* **What to work on**
For this exercise, retype every record below exactly and keep the pictures out.

Recorded data:
- - -

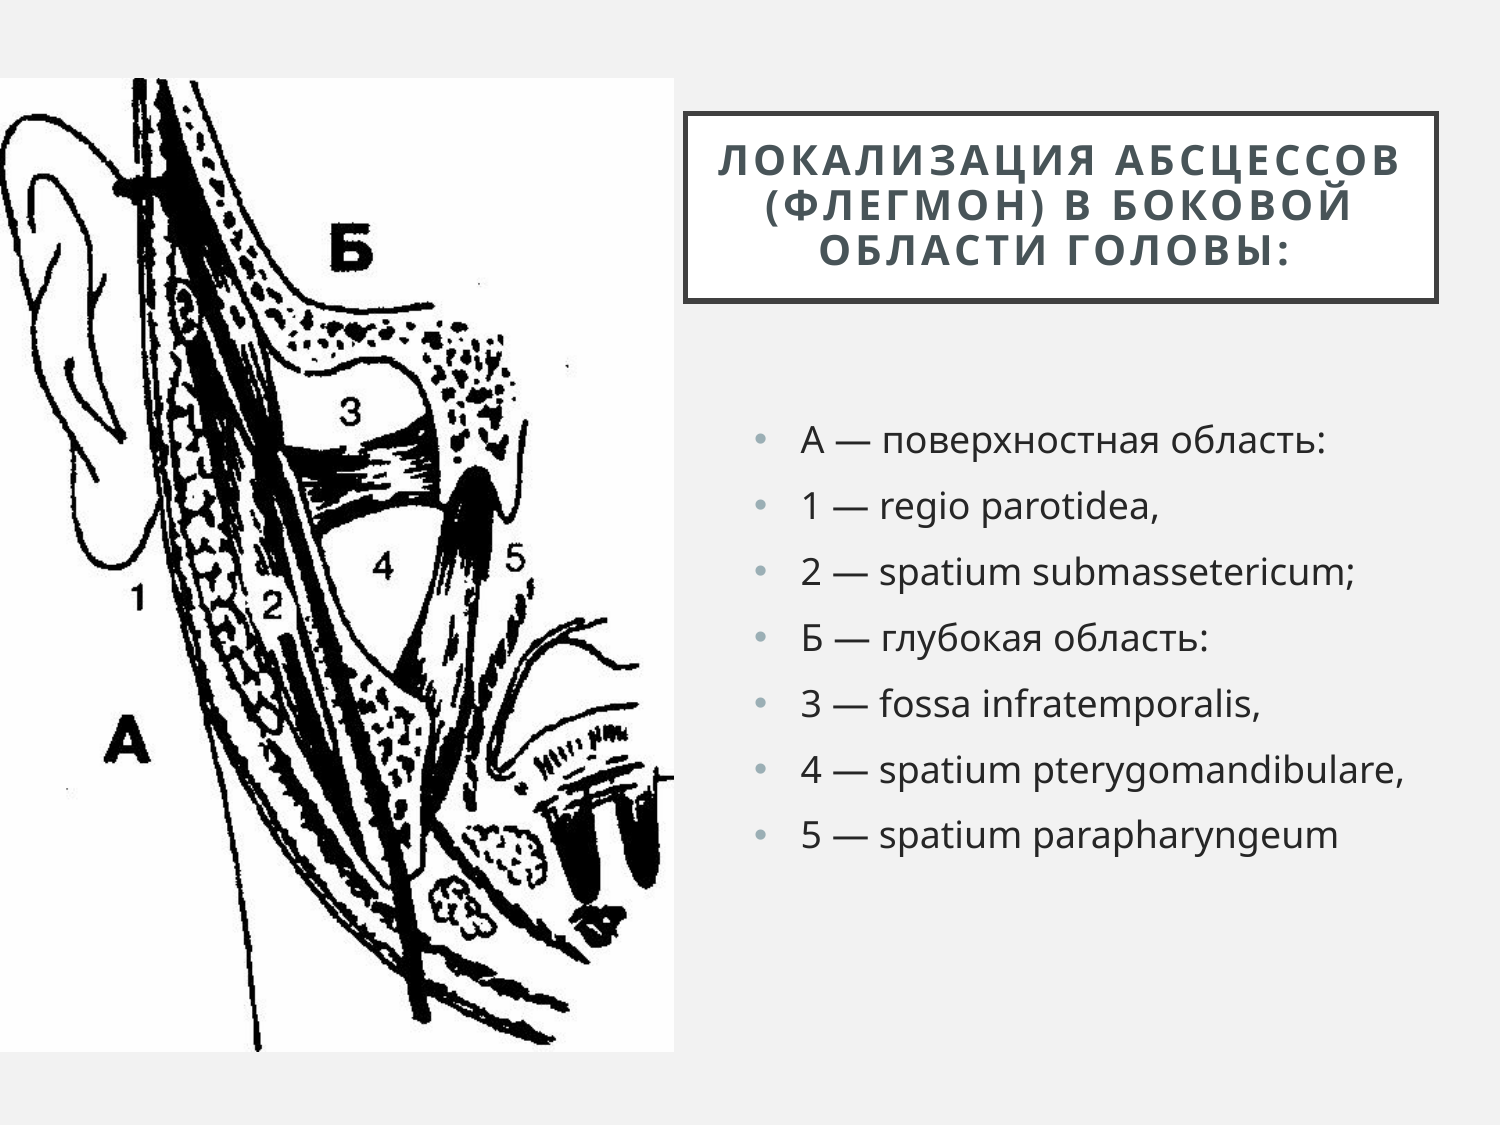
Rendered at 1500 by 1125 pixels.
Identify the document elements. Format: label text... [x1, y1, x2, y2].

list А — поверхностная область: 1 — regio parotidea, 2 — spatium submassetericum; Б — глубокая область: 3 — fossa infratemporalis, 4 — spatium pterygomandibulare, 5 — spatium parapharyngeum [725, 408, 1437, 898]
picture [0, 78, 674, 1052]
title Локализация абсцессов (флегмон) в боковой области головы: [683, 111, 1439, 304]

- - -

* **Answer area**
Rendered at 1500 by 1125 pixels.
Identify the document elements. Format: label text... [x1, y1, x2, y2].

list А — поверхностная область: 1 — regio parotidea, 2 — spatium submassetericum; Б — глубокая область: 3 — fossa infratemporalis, 4 — spatium pterygomandibulare, 5 — spatium parapharyngeum [725, 408, 1437, 898]
picture [0, 78, 674, 1052]
title Локализация абсцессов (флегмон) в боковой области головы: [683, 111, 1439, 304]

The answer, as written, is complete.